Ein anderer potenzieller Nachteil des Einsatzes eines KI-Tools für die interne Kommunikation ist der gleiche wie bei jedem anderen virtuellen Format - die Mitarbeiter haben in der Regel die Möglichkeit, Benachrichtigungen zu deaktivieren. Wahrscheinlich werden sie das auch tun, wenn sie den Inhalt eher als Ablenkung und nicht wertvoll empfinden. An dieser Stelle ist die persönliche interne Kommunikation der Personalabteilung gefragt: diese sollte die Vorteile der Tools klar kommunizieren und hervorheben, sodass diese auch genutzt werden.
KI-Tools für die interne Kommunikation nehmen nicht die komplette Arbeit der Personaler ab, Sie sind jedoch ein zusätzlicher, nützlicher Kanal, der weniger aktives Management erfordert und mithilfe der richtigen Ankündigung auch sinnvoll genutzt werden können.

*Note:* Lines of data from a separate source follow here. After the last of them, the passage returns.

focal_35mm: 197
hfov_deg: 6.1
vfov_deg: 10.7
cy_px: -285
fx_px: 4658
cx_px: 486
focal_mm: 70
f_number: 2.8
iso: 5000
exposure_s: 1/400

KI-Tools für HR - Sorgfältige Auswahl und ständige Überprüfung sind unerlässlich
Dieser Artikel kratzt nur an der Oberfläche, wie KI die Personalabteilung zukünftig verändert. Es gibt Dutzende von Möglichkeiten, wie Technologie den Verwaltungsaufwand reduzieren und Prozesse rationalisieren kann - und wir können und sollten das nutzen.
Personalverantwortliche gehen jedoch in der Regel ihrem Job nach, weil sie eine Affinität zu Menschen haben. Wenn neue HR-Technologien Mitarbeiter weiterhin Datenblöcke verwandeln oder exzellente Bewerber allein aufgrund von Datenanalysen ablehnen, dann verfehlen sie ihren Zweck.

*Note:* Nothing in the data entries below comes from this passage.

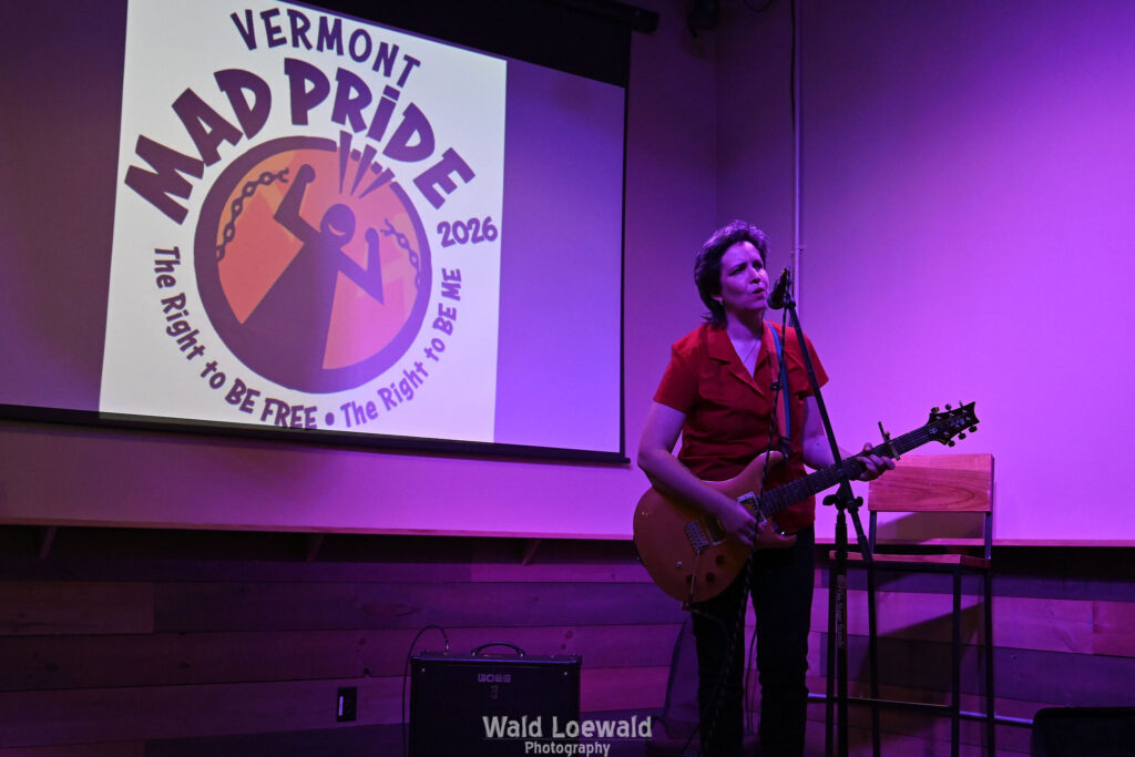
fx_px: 1324
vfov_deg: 31.9
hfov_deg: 46.4
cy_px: 378
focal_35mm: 42
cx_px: 568
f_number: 3.5
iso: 2000
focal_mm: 28
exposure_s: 1/200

KI wird ohne Frage ein unglaublich mächtiges Werkzeug für die Personalabteilung sein.
KI-basierte Technologien sollten es Personalleitern ermöglichen, Zeit zu sparen, um mehr Raum für persönliche Gespräche freizuräumen. Sie sollten HR-Manager dabei unterstützen, maßgeschneiderte und durchdachte Initiativen zu entwickeln. Bei der Auswahl und der Implementierung der Tools darf jedoch nie vergessen werden, dass die Technologie auch Raum für Fehler lässt. Schließlich kann eine Technologie, die ständig lernt, auch zu falschen Schlüssen kommen, wenn sie nicht regelmäßig überprüft wird.